その言葉を荒唐無稽だと斬って捨てるのは簡単だ。

これがゴシップ誌で語られていた話ならばクールも笑い飛ばしていただろうが、相手が相手だった。

目隠しまでされたクウビとケンビが口を封じられていないのは、道中、可能であれば情報を聞き出すためだ。

脳内にメモをしていると、ケンビが口元だけで妖艶な笑みを浮かべ、クラヒに言う。

「今、私達の拘束を解き協力するのならば、仲間にしてあげてもいいわよ、《雷帝》。どうせ私達二人を繋ぎ留めておける監獄なんて――存在しないのだから」

それは、高レベルハンター級の犯罪者を捕らえる際に発生する大きな問題だった。

今回、彼らを収監するのは最高クラスの監獄である。看守のレベルも他の監獄とは比べ物にならない程高いが、それだって万全の備えとは言えないだろう。武器のないケンビはともかく、武器のいらない魔術師であり、コードの監獄でも手を焼いたクウビをいかにして収監するかについては大きな課題になっているはずだ。

だが、そのあたりについてはクール達が考えるべき事ではない。

クール達の役割はあくまで護送、その後の事はその分野のプロに任せておけばいいのだ。

ケンビの言葉に、クラヒが笑みを浮かべて答える。

「あまり僕達を舐めない事だ。君達をどう封じ込めるかについては、ゼブルディア帝国主導で各国が話し合っている。場合によっては探索者協会から高レベルハンターが派遣されてくるだろうね」

武帝祭の件で一番、怒りを表しているのはゼブルディア帝国だ。国土の広さでも国力の大きさでも、世界屈指と言える大国である。加えて、その帝都はハンターの聖地と呼ばれ、数多くのトレジャーハンターがそこをホームに選んでいた(本物がいるので、《嘆きの悪霊》は行った事はないが)。

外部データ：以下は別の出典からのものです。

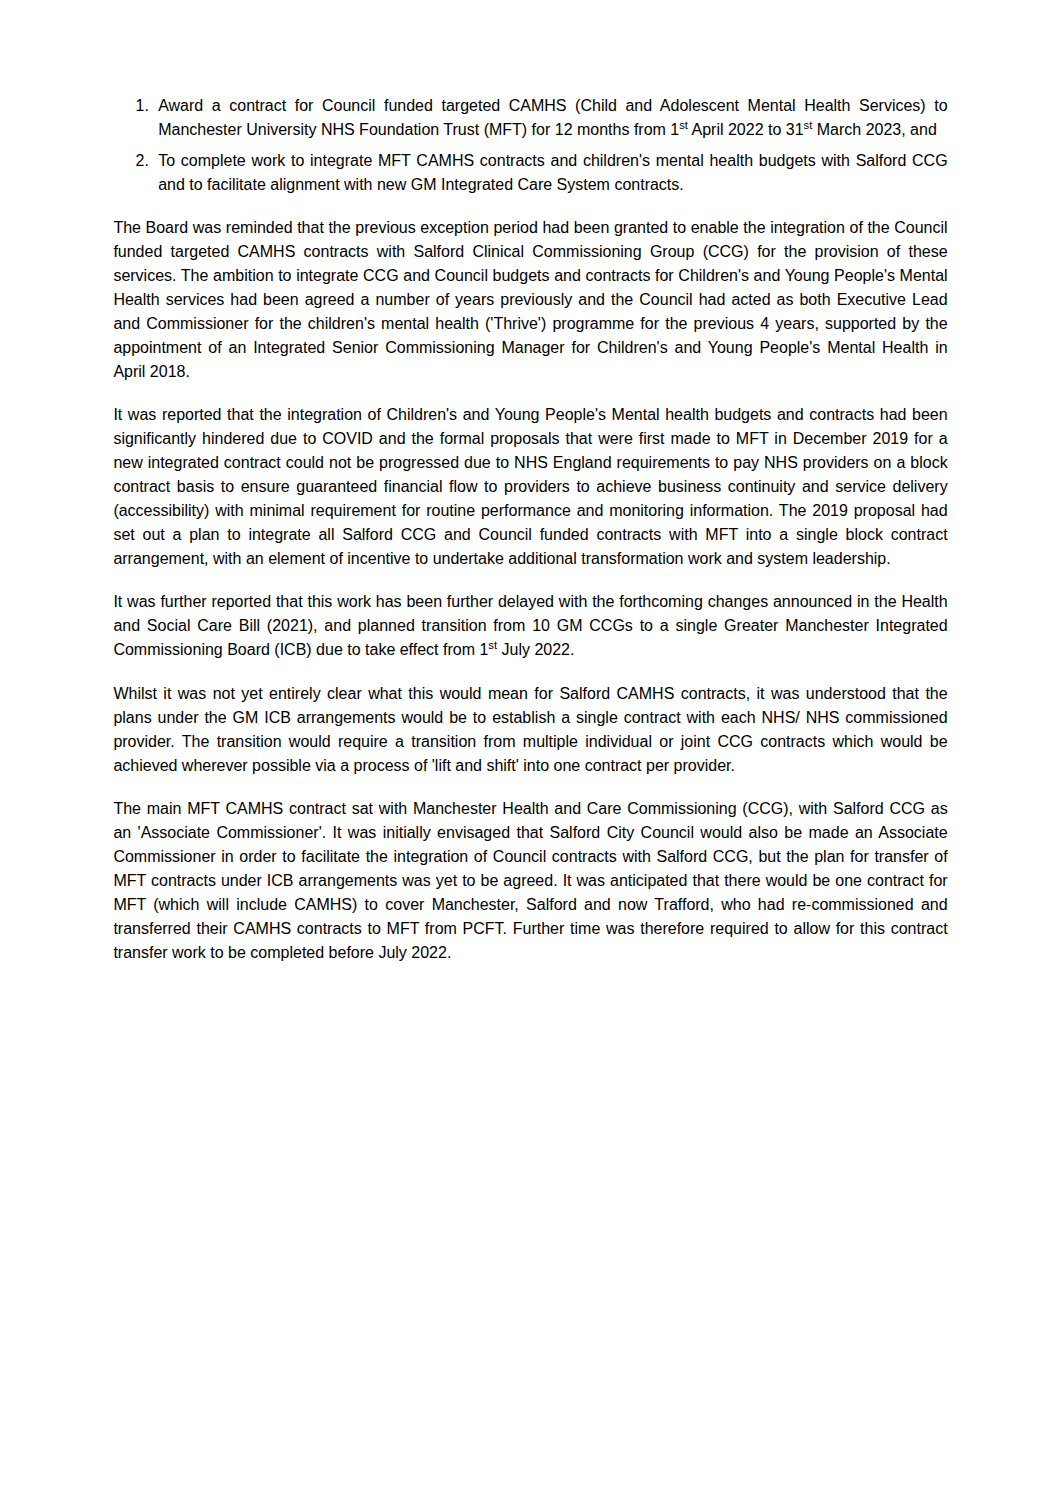Award a contract for Council funded targeted CAMHS (Child and Adolescent Mental Health Services) to Manchester University NHS Foundation Trust (MFT) for 12 months from 1st April 2022 to 31st March 2023, and
To complete work to integrate MFT CAMHS contracts and children's mental health budgets with Salford CCG and to facilitate alignment with new GM Integrated Care System contracts.
The Board was reminded that the previous exception period had been granted to enable the integration of the Council funded targeted CAMHS contracts with Salford Clinical Commissioning Group (CCG) for the provision of these services. The ambition to integrate CCG and Council budgets and contracts for Children's and Young People's Mental Health services had been agreed a number of years previously and the Council had acted as both Executive Lead and Commissioner for the children's mental health ('Thrive') programme for the previous 4 years, supported by the appointment of an Integrated Senior Commissioning Manager for Children's and Young People's Mental Health in April 2018.
It was reported that the integration of Children's and Young People's Mental health budgets and contracts had been significantly hindered due to COVID and the formal proposals that were first made to MFT in December 2019 for a new integrated contract could not be progressed due to NHS England requirements to pay NHS providers on a block contract basis to ensure guaranteed financial flow to providers to achieve business continuity and service delivery (accessibility) with minimal requirement for routine performance and monitoring information. The 2019 proposal had set out a plan to integrate all Salford CCG and Council funded contracts with MFT into a single block contract arrangement, with an element of incentive to undertake additional transformation work and system leadership.
It was further reported that this work has been further delayed with the forthcoming changes announced in the Health and Social Care Bill (2021), and planned transition from 10 GM CCGs to a single Greater Manchester Integrated Commissioning Board (ICB) due to take effect from 1st July 2022.
Whilst it was not yet entirely clear what this would mean for Salford CAMHS contracts, it was understood that the plans under the GM ICB arrangements would be to establish a single contract with each NHS/ NHS commissioned provider. The transition would require a transition from multiple individual or joint CCG contracts which would be achieved wherever possible via a process of 'lift and shift' into one contract per provider.
The main MFT CAMHS contract sat with Manchester Health and Care Commissioning (CCG), with Salford CCG as an 'Associate Commissioner'. It was initially envisaged that Salford City Council would also be made an Associate Commissioner in order to facilitate the integration of Council contracts with Salford CCG, but the plan for transfer of MFT contracts under ICB arrangements was yet to be agreed. It was anticipated that there would be one contract for MFT (which will include CAMHS) to cover Manchester, Salford and now Trafford, who had re-commissioned and transferred their CAMHS contracts to MFT from PCFT. Further time was therefore required to allow for this contract transfer work to be completed before July 2022.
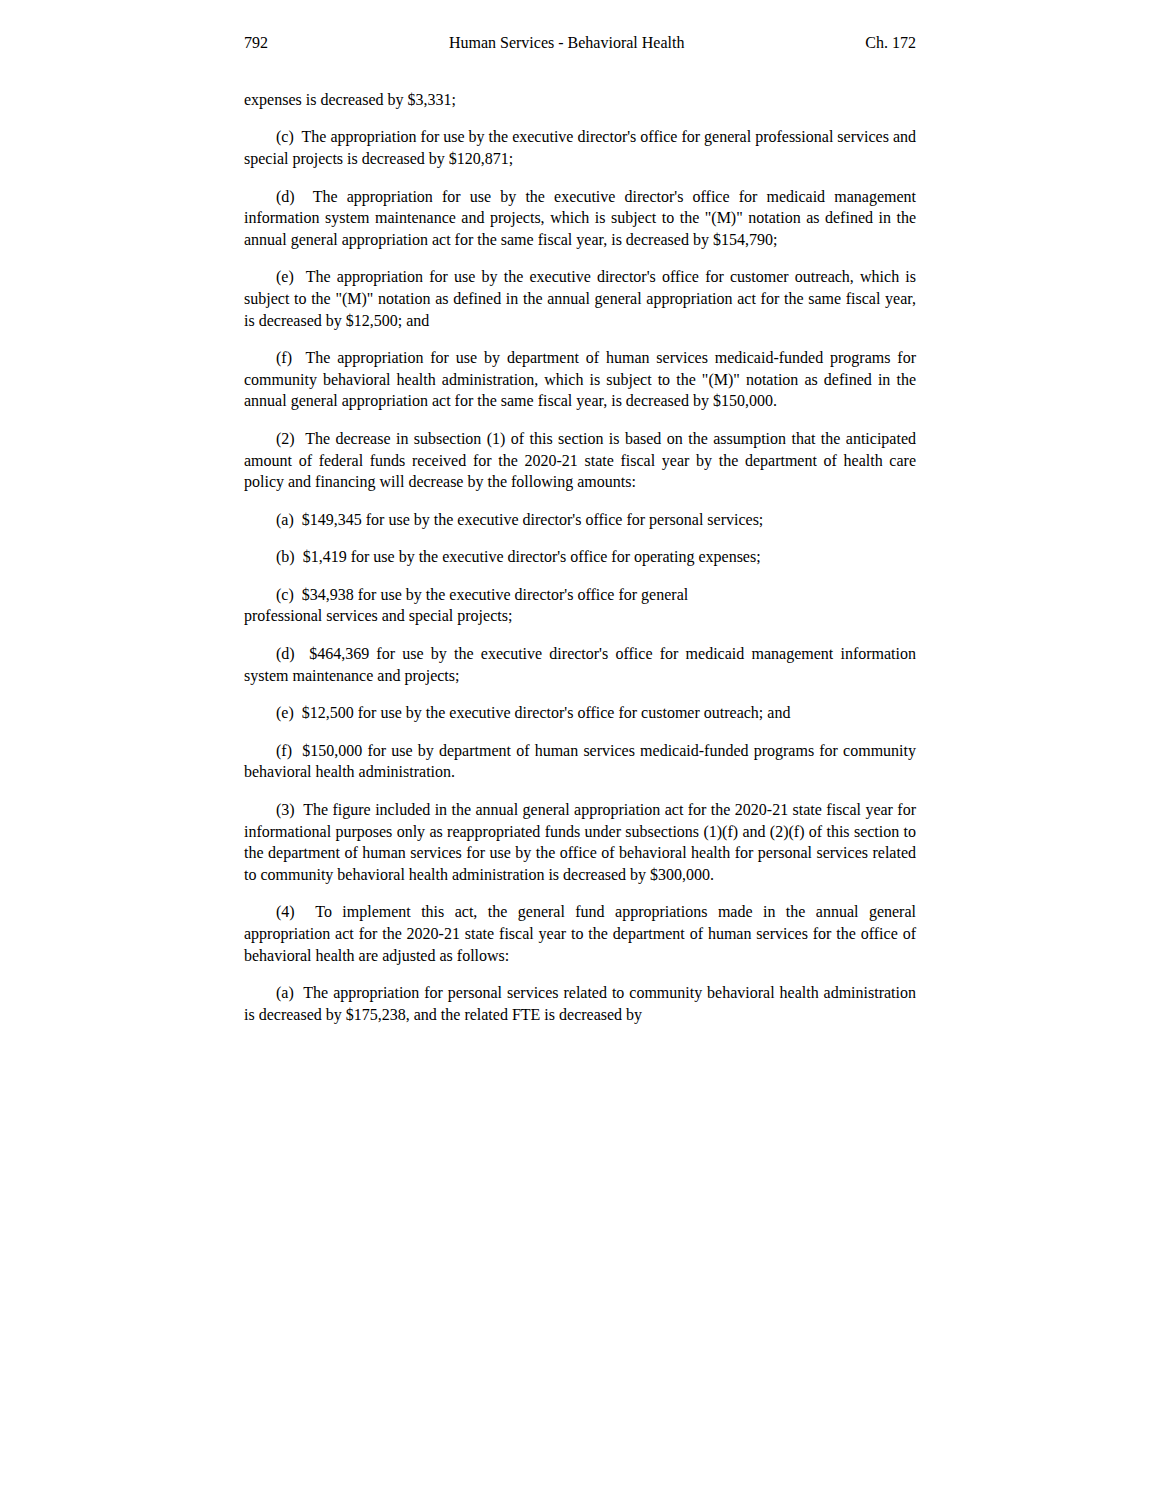792 Human Services - Behavioral Health Ch. 172
expenses is decreased by $3,331;
(c) The appropriation for use by the executive director's office for general professional services and special projects is decreased by $120,871;
(d) The appropriation for use by the executive director's office for medicaid management information system maintenance and projects, which is subject to the "(M)" notation as defined in the annual general appropriation act for the same fiscal year, is decreased by $154,790;
(e) The appropriation for use by the executive director's office for customer outreach, which is subject to the "(M)" notation as defined in the annual general appropriation act for the same fiscal year, is decreased by $12,500; and
(f) The appropriation for use by department of human services medicaid-funded programs for community behavioral health administration, which is subject to the "(M)" notation as defined in the annual general appropriation act for the same fiscal year, is decreased by $150,000.
(2) The decrease in subsection (1) of this section is based on the assumption that the anticipated amount of federal funds received for the 2020-21 state fiscal year by the department of health care policy and financing will decrease by the following amounts:
(a) $149,345 for use by the executive director's office for personal services;
(b) $1,419 for use by the executive director's office for operating expenses;
(c) $34,938 for use by the executive director's office for general
professional services and special projects;
(d) $464,369 for use by the executive director's office for medicaid management information system maintenance and projects;
(e) $12,500 for use by the executive director's office for customer outreach; and
(f) $150,000 for use by department of human services medicaid-funded programs for community behavioral health administration.
(3) The figure included in the annual general appropriation act for the 2020-21 state fiscal year for informational purposes only as reappropriated funds under subsections (1)(f) and (2)(f) of this section to the department of human services for use by the office of behavioral health for personal services related to community behavioral health administration is decreased by $300,000.
(4) To implement this act, the general fund appropriations made in the annual general appropriation act for the 2020-21 state fiscal year to the department of human services for the office of behavioral health are adjusted as follows:
(a) The appropriation for personal services related to community behavioral health administration is decreased by $175,238, and the related FTE is decreased by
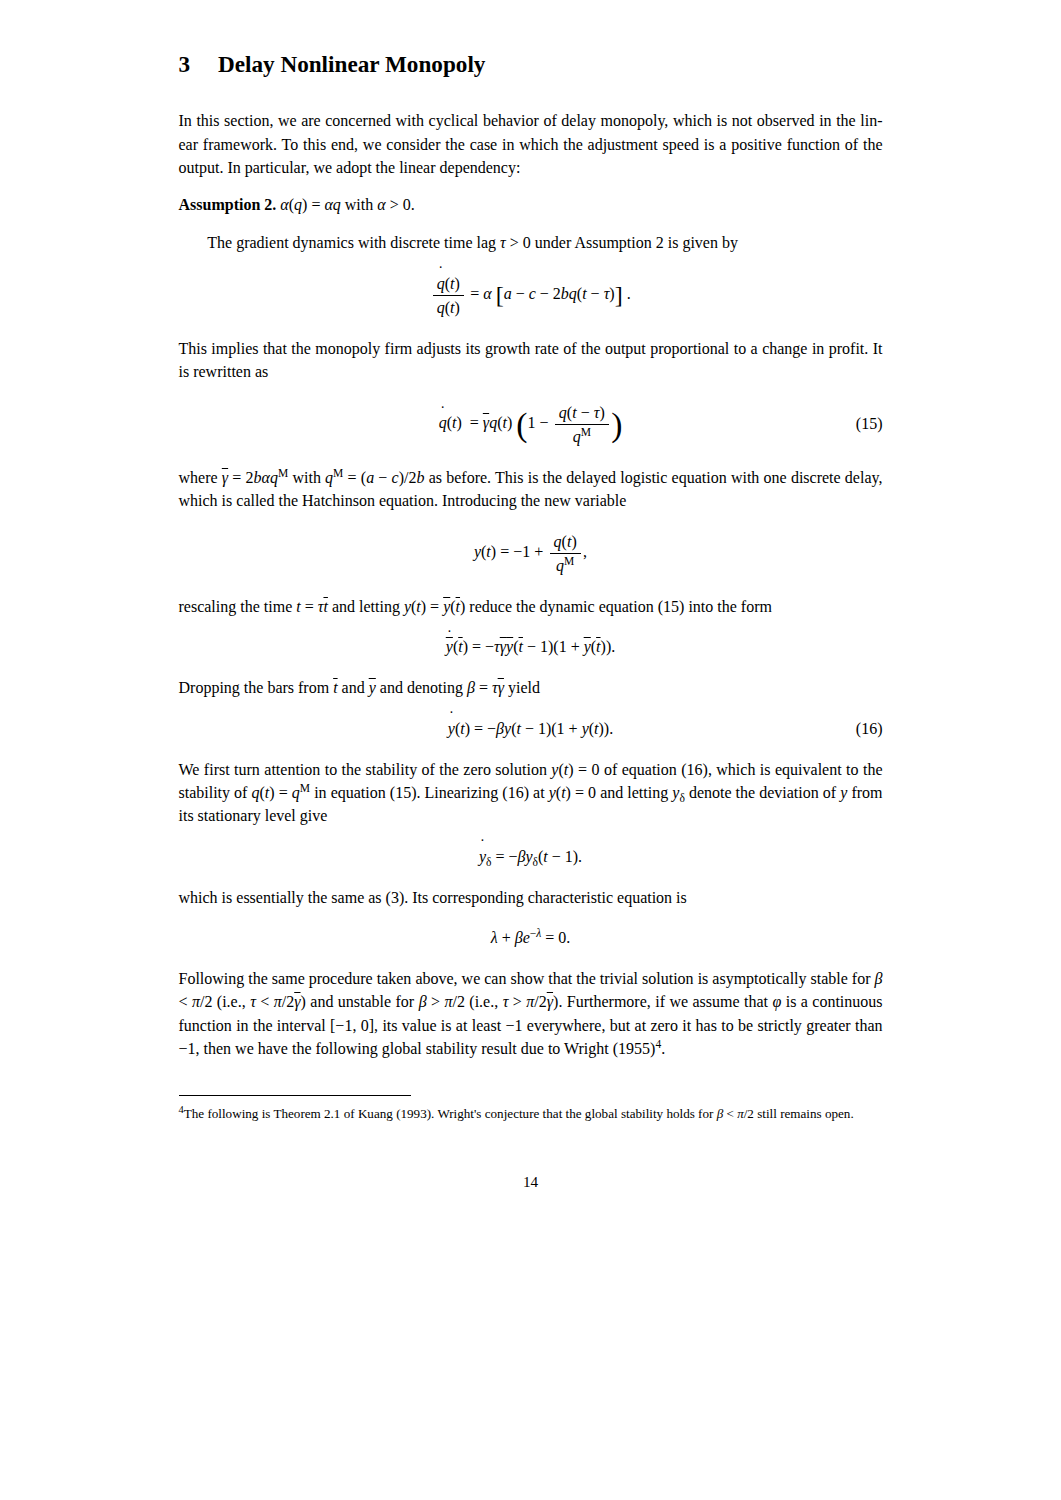3 Delay Nonlinear Monopoly
In this section, we are concerned with cyclical behavior of delay monopoly, which is not observed in the linear framework. To this end, we consider the case in which the adjustment speed is a positive function of the output. In particular, we adopt the linear dependency:
Assumption 2. α(q) = αq with α > 0.
The gradient dynamics with discrete time lag τ > 0 under Assumption 2 is given by
q(t) q(t) = α [a − c − 2bq(t − τ)] .
This implies that the monopoly firm adjusts its growth rate of the output proportional to a change in profit. It is rewritten as
q(t) = γq(t) (1 − q(t − τ) qM) (15)
where γ = 2bαqM with qM = (a − c)/2b as before. This is the delayed logistic equation with one discrete delay, which is called the Hatchinson equation. Introducing the new variable
y(t) = −1 + q(t) qM,
rescaling the time t = τt and letting y(t) = y(t) reduce the dynamic equation (15) into the form
y(t) = −τγy(t − 1)(1 + y(t)).
Dropping the bars from t and y and denoting β = τγ yield
y(t) = −βy(t − 1)(1 + y(t)). (16)
We first turn attention to the stability of the zero solution y(t) = 0 of equation (16), which is equivalent to the stability of q(t) = qM in equation (15). Linearizing (16) at y(t) = 0 and letting yδ denote the deviation of y from its stationary level give
yδ = −βyδ(t − 1).
which is essentially the same as (3). Its corresponding characteristic equation is
λ + βe−λ = 0.
Following the same procedure taken above, we can show that the trivial solution is asymptotically stable for β < π/2 (i.e., τ < π/2γ) and unstable for β > π/2 (i.e., τ > π/2γ). Furthermore, if we assume that φ is a continuous function in the interval [−1, 0], its value is at least −1 everywhere, but at zero it has to be strictly greater than −1, then we have the following global stability result due to Wright (1955)4.
4The following is Theorem 2.1 of Kuang (1993). Wright's conjecture that the global stability holds for β < π/2 still remains open.
14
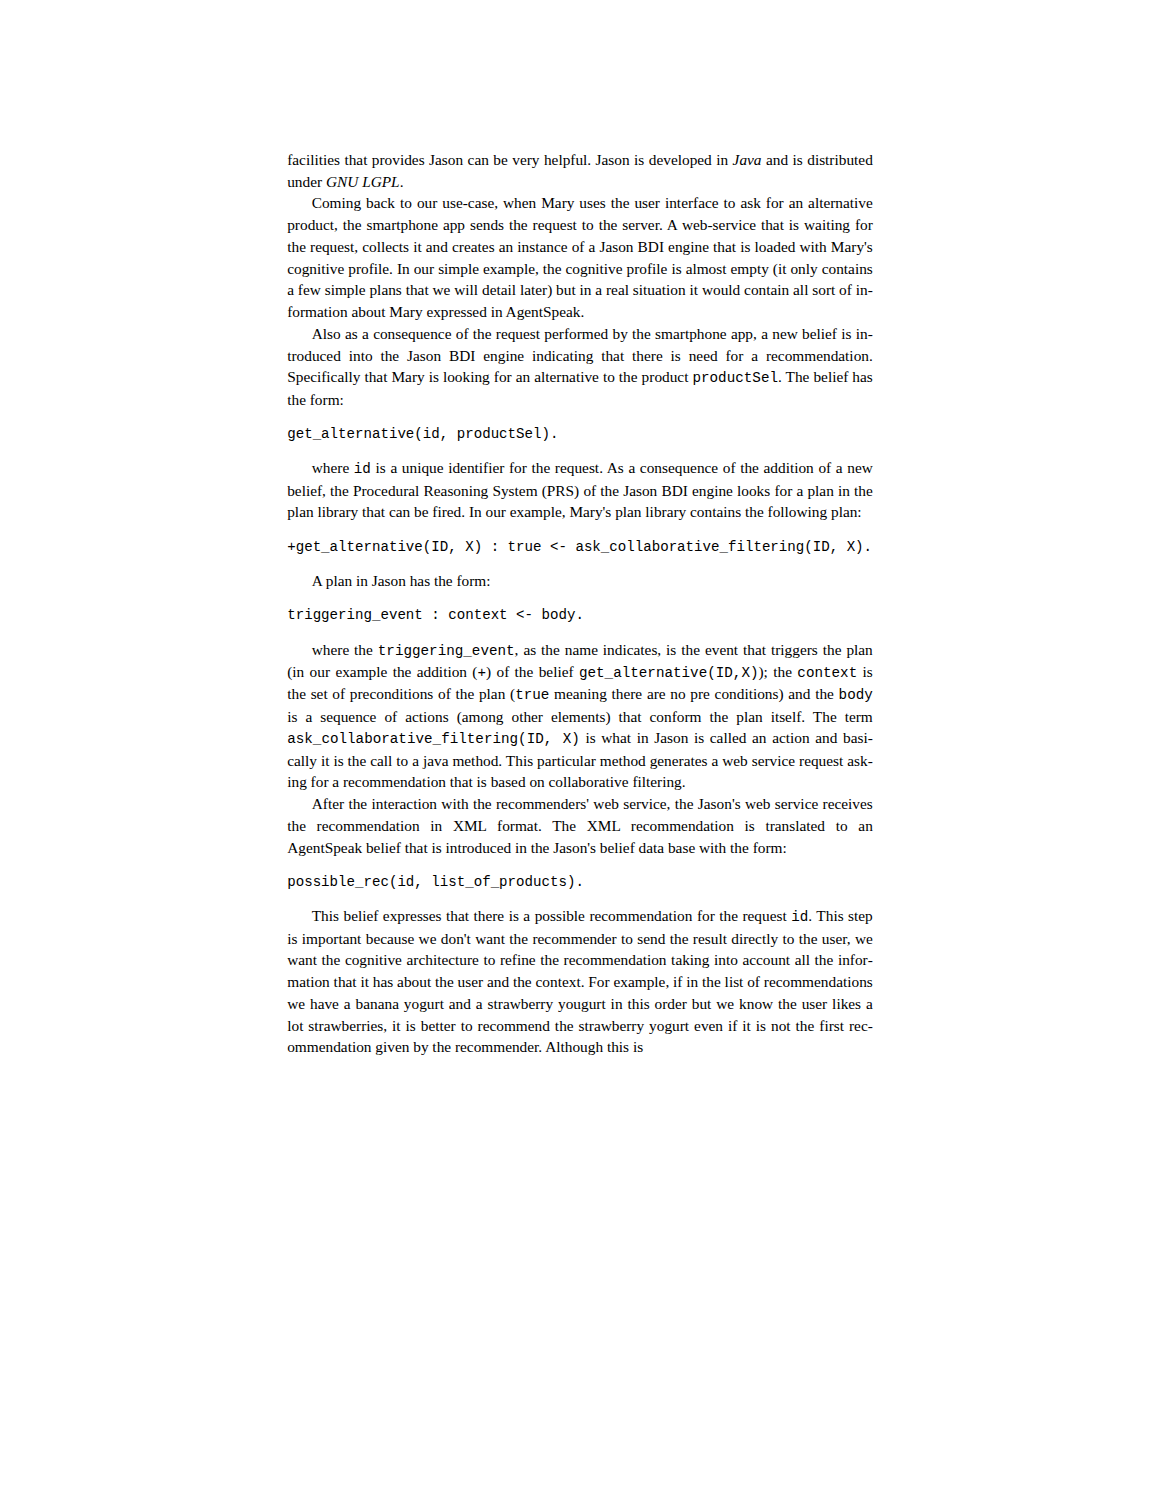facilities that provides Jason can be very helpful. Jason is developed in Java and is distributed under GNU LGPL.
Coming back to our use-case, when Mary uses the user interface to ask for an alternative product, the smartphone app sends the request to the server. A web-service that is waiting for the request, collects it and creates an instance of a Jason BDI engine that is loaded with Mary's cognitive profile. In our simple example, the cognitive profile is almost empty (it only contains a few simple plans that we will detail later) but in a real situation it would contain all sort of information about Mary expressed in AgentSpeak.
Also as a consequence of the request performed by the smartphone app, a new belief is introduced into the Jason BDI engine indicating that there is need for a recommendation. Specifically that Mary is looking for an alternative to the product productSel. The belief has the form:
get_alternative(id, productSel).
where id is a unique identifier for the request. As a consequence of the addition of a new belief, the Procedural Reasoning System (PRS) of the Jason BDI engine looks for a plan in the plan library that can be fired. In our example, Mary's plan library contains the following plan:
+get_alternative(ID, X) : true <- ask_collaborative_filtering(ID, X).
A plan in Jason has the form:
triggering_event : context <- body.
where the triggering_event, as the name indicates, is the event that triggers the plan (in our example the addition (+) of the belief get_alternative(ID,X)); the context is the set of preconditions of the plan (true meaning there are no pre conditions) and the body is a sequence of actions (among other elements) that conform the plan itself. The term ask_collaborative_filtering(ID, X) is what in Jason is called an action and basically it is the call to a java method. This particular method generates a web service request asking for a recommendation that is based on collaborative filtering.
After the interaction with the recommenders' web service, the Jason's web service receives the recommendation in XML format. The XML recommendation is translated to an AgentSpeak belief that is introduced in the Jason's belief data base with the form:
possible_rec(id, list_of_products).
This belief expresses that there is a possible recommendation for the request id. This step is important because we don't want the recommender to send the result directly to the user, we want the cognitive architecture to refine the recommendation taking into account all the information that it has about the user and the context. For example, if in the list of recommendations we have a banana yogurt and a strawberry yougurt in this order but we know the user likes a lot strawberries, it is better to recommend the strawberry yogurt even if it is not the first recommendation given by the recommender. Although this is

帝国が本気を出せば、探索者協会に高額の依頼を出して監獄に高レベルハンターを動員する事も可能だろう。

クラヒの言葉に、クウビは鼻を鳴らして言った。

「ゼブルディア、ゼブルディア……か。くく…………愚かな事だ。我々に構っている暇など、ないだろうに」

「…………」

「ゼブルディアの帝都があるのはかつて神の在った地――いわば、禁足地だ。ロダンは神を撃退し神殿型宝物殿を消滅させたが、神を滅ぼせたわけではない。今代の皇帝は切れ者のようだが――地脈に満ちるエネルギーが高まっている今、奴らは長きに亘る繁栄の代償を払う事になるだろう」

確信しているかのようなクウビの言葉に、昨今ゼブルディアで発生した事件の数々が脳裏に浮かぶ。

最近、騒動が起こりすぎだとは思っていたが――もしかしたら、本当に何かがあるのかもしれない。

クールのような凡百のハンターではとても想像できないような何かが。

「だが、ゼブルディアには君を捕まえた《千変万化》もいるんだよ」

「ッ…………やつの話はするな。聞きたくもない」

クウビは吐き捨てるように言うと、黙り込んだ。